Actes Sud, 2015
Les Adieux à l'Empire est une grande fresque romanesque qui nous replonge au cœur de l'épopée impériale du début du XIXe siècle. Le narrateur et protagoniste, Des Ronans, est un hussard ; homme de guerre, certes, mais également fin lettré, adepte de la philosophie et des maximes stratégiques de Sun Tzu. « Lorsque Sun Tzu écrivit les versets de L’Art de la guerre, il y a des milliers d’année, l’armée était bien différente de celle d’aujourd’hui mais l’Empereur se préoccupe toujours de concentrer la masse de rupture sur un point donné et de frapper au moment le plus opportun qu’il crée par l’utilisation des autres masses… » (p. 75) C'est son destin extraordinaire que déroule Olivier Barde-Cabuçon au fil de ce récit aussi passionnant qu'haletant. Un destin qui emmène le lecteur aux quatre coins de l'Europe, des guérillas d'Espagne aux mornes plaines enneigées de Russie, en passant par Vienne assiégée ou bien encore les charniers d’Eylau. « On ne peut pas appréhender la stratégie de l’Empereur si on ne comprend pas que celui-ci débute toujours ses campagnes par un coup vite joué et d’une importance décisive. Ensuite, Napoléon se sert de l’avantage obtenu pour frapper un nouveau coup puis un autre, plaçant chaque fois son gain sur un seul numéro jusque la banque affolée saute. » (p. 394) En filigrane des campagnes napoléoniennes, on marche à la rencontre des états d'âme de Des Ronans, personnage attachant qui n'a de cesse de remettre en cause le sens de sa vie, de ses actions, de ses convictions, de ses amitiés, de ses amours. Avec en second plan la présence de ceux qui détermineront le chemin de sa destinée : Beau Geste, Daphné, La Lune, Della Roca, Spalazini. Autant d'amis, plus ou moins mystérieux, qui l'obligeront à questionner son éternelle fuite en avant vers la mort.

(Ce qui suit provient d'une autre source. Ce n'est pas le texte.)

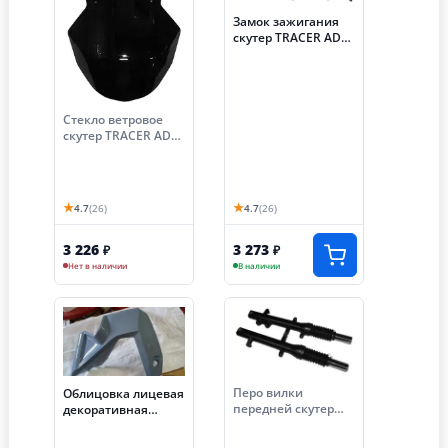
Замок зажигания
скутер TRACER ADV
(+ седла) (Е89)
Стекло ветровое
скутер TRACER ADV
(Е60)
★
★
4.7
(26)
4.7
(26)
3 226
3 273
₽
₽
Нет в наличии
В наличии
Перо вилки
Облицовка лицевая
передней скутер
декоративная
TRACER ADV левое/
левая скутер
правое (Е109)
TRACER ADV (Е15)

Olivier Barde-Cabuçon signe là une fiction accomplie, qui nous transporte au milieu de la gloire tragique d'une époque fameuse. Il allie avec talent le souffle romanesque à l’épopée militaire, pour peindre au cours ces Adieux à l'Empire des trajectoires de vie hautes en couleurs, que l'on n'oublie pas de sitôt une fois la dernière page de l'ouvrage refermé. Grandiose et émouvant.